2. Use oral vitamin preparations if appropriate. It is very important to be aware of problems among TPN patients who may be unaccustomed to having to take vitamins or may be having trouble absorbing the oral vitamins. Many of the reported cases of vitamin deficiency have been among patients using oral vitamins. All patients using oral vitamin preparations must receive IV thiamin.
Note: Oral vitamin preparations are not appropriate for patients who have insufficient gastrointestinal function to ensure adequate absorption.
3. Conserve MVI-12 by reducing the daily dose or giving vitamins three times a week.
4. Use Fujisawa’s Multi Vitamin Concentrate 5 ml three times a week along with intravenous supplementation of folic acid (0.4 - 1.0 mg/day) and monthly intramuscular or subcutaneous administration of cyanocobalamin (100 mcg).
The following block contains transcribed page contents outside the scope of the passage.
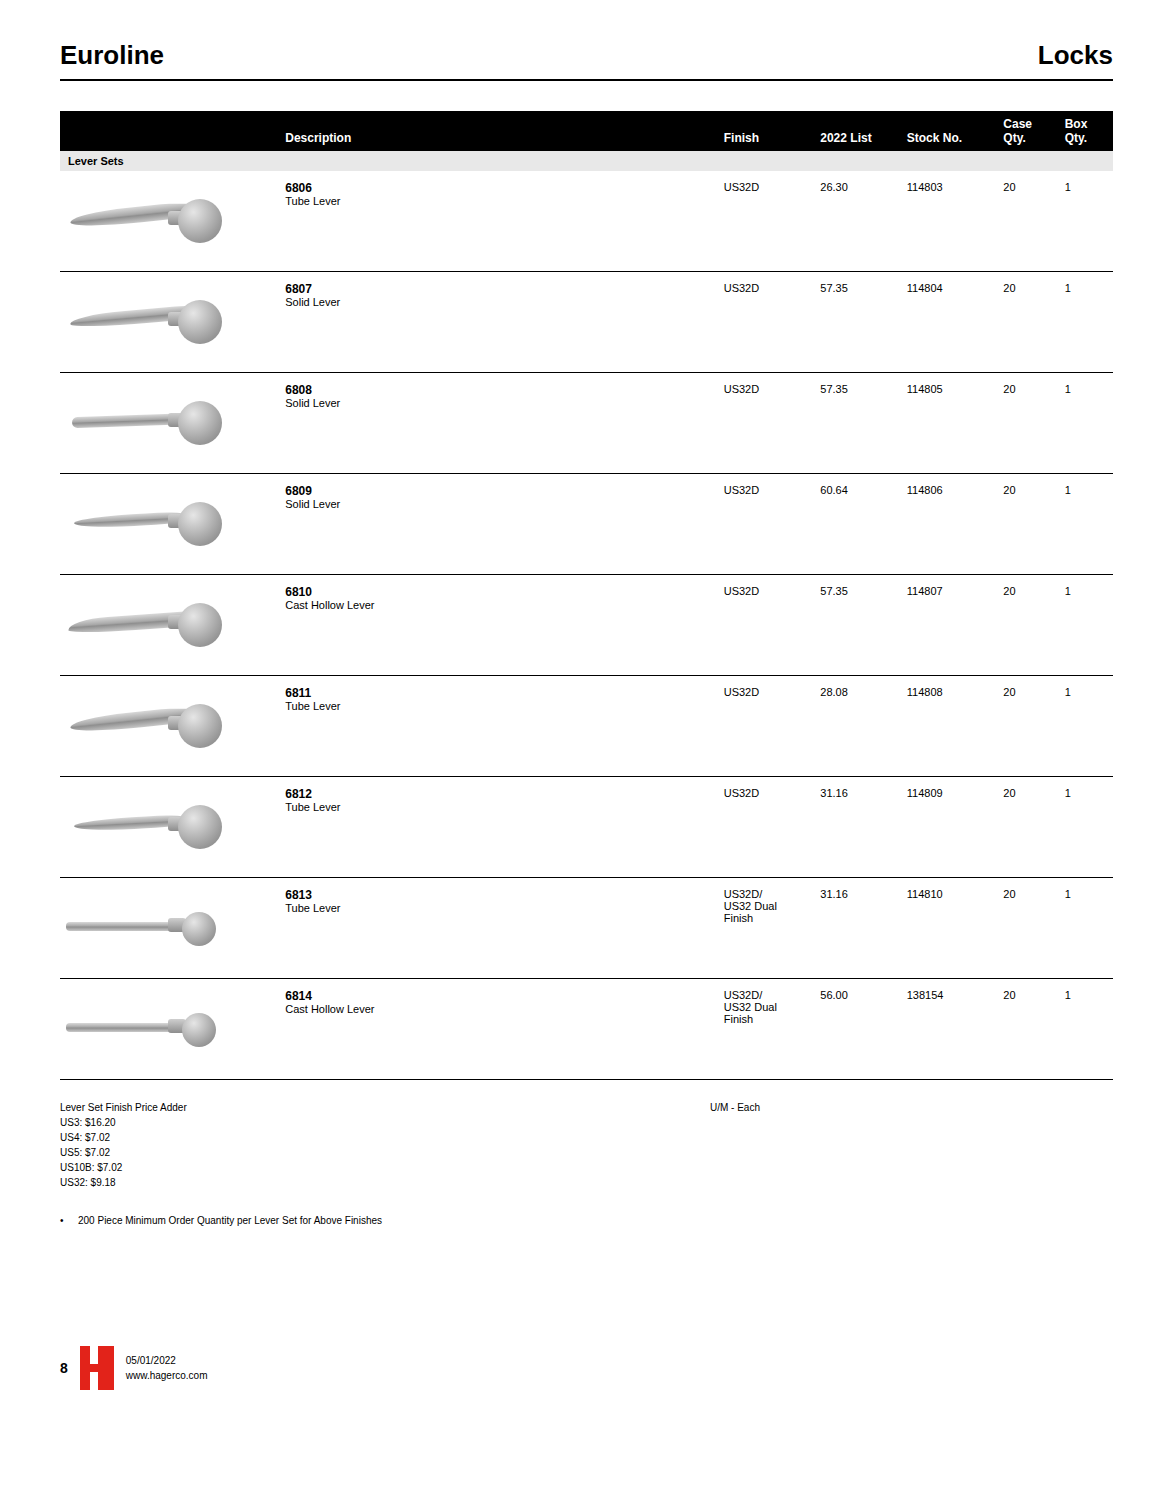Euroline
Locks
| | Description | Finish | 2022 List | Stock No. | Case Qty. | Box Qty. |
| --- | --- | --- | --- | --- | --- | --- |
| Lever Sets |
| | 6806 Tube Lever | US32D | 26.30 | 114803 | 20 | 1 |
| | 6807 Solid Lever | US32D | 57.35 | 114804 | 20 | 1 |
| | 6808 Solid Lever | US32D | 57.35 | 114805 | 20 | 1 |
| | 6809 Solid Lever | US32D | 60.64 | 114806 | 20 | 1 |
| | 6810 Cast Hollow Lever | US32D | 57.35 | 114807 | 20 | 1 |
| | 6811 Tube Lever | US32D | 28.08 | 114808 | 20 | 1 |
| | 6812 Tube Lever | US32D | 31.16 | 114809 | 20 | 1 |
| | 6813 Tube Lever | US32D/ US32 Dual Finish | 31.16 | 114810 | 20 | 1 |
| | 6814 Cast Hollow Lever | US32D/ US32 Dual Finish | 56.00 | 138154 | 20 | 1 |
Lever Set Finish Price Adder US3: $16.20 US4: $7.02 US5: $7.02 US10B: $7.02 US32: $9.18
U/M - Each
•200 Piece Minimum Order Quantity per Lever Set for Above Finishes
8
05/01/2022
www.hagerco.com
Due to differences in the vitamin profiles between MVC and MVI-12, the above steps are approximations of equivalency. It is important to remain vigilant to clinical signs of deficiency. (No parenteral biotin product is commercially available to use for supplementation. Biotin deficiency has been reported to develop in adults as early as two months after receiving TPN containing no biotin. Patients on long-term TPN with short bowel syndrome and repeated therapies of antibiotics are at greatest risk.)
5. If a multivitamin preparation is needed and not available, individual vitamin preparations, both oral and injectable, are available. Optimally, patients should receive the individual vitamins listed below on a daily basis. However, this regimen may be difficult for patients in the home setting; such patients should receive, at a minimum, thiamin and folate three times a week. All patients should receive monthly cyanocobalomin. Suggested doses (unless otherwise clinically indicated) are:
• thiamin, 50 mg IV 3 times a week;
• folate, 0.4 - 1.0 mg IV daily;
• ascorbic acid, 100 mg IV daily;
• pyridoxine, 5 - 10 mg IV daily;
• niacin, 40 - 50 mg IV daily;
• cyanocobalamin, 100 mcg IM or SQ monthly.
ASPEN adds that because the adult multivitamin shortage has become a shortage of pediatric multivitamins, agencies using MVI-Pediatric for adult patients should discontinue. ASPEN asks that you share your supply with a local Neonatal Intensive Care Unit, as there is no other source of vitamins for neonates on TPN.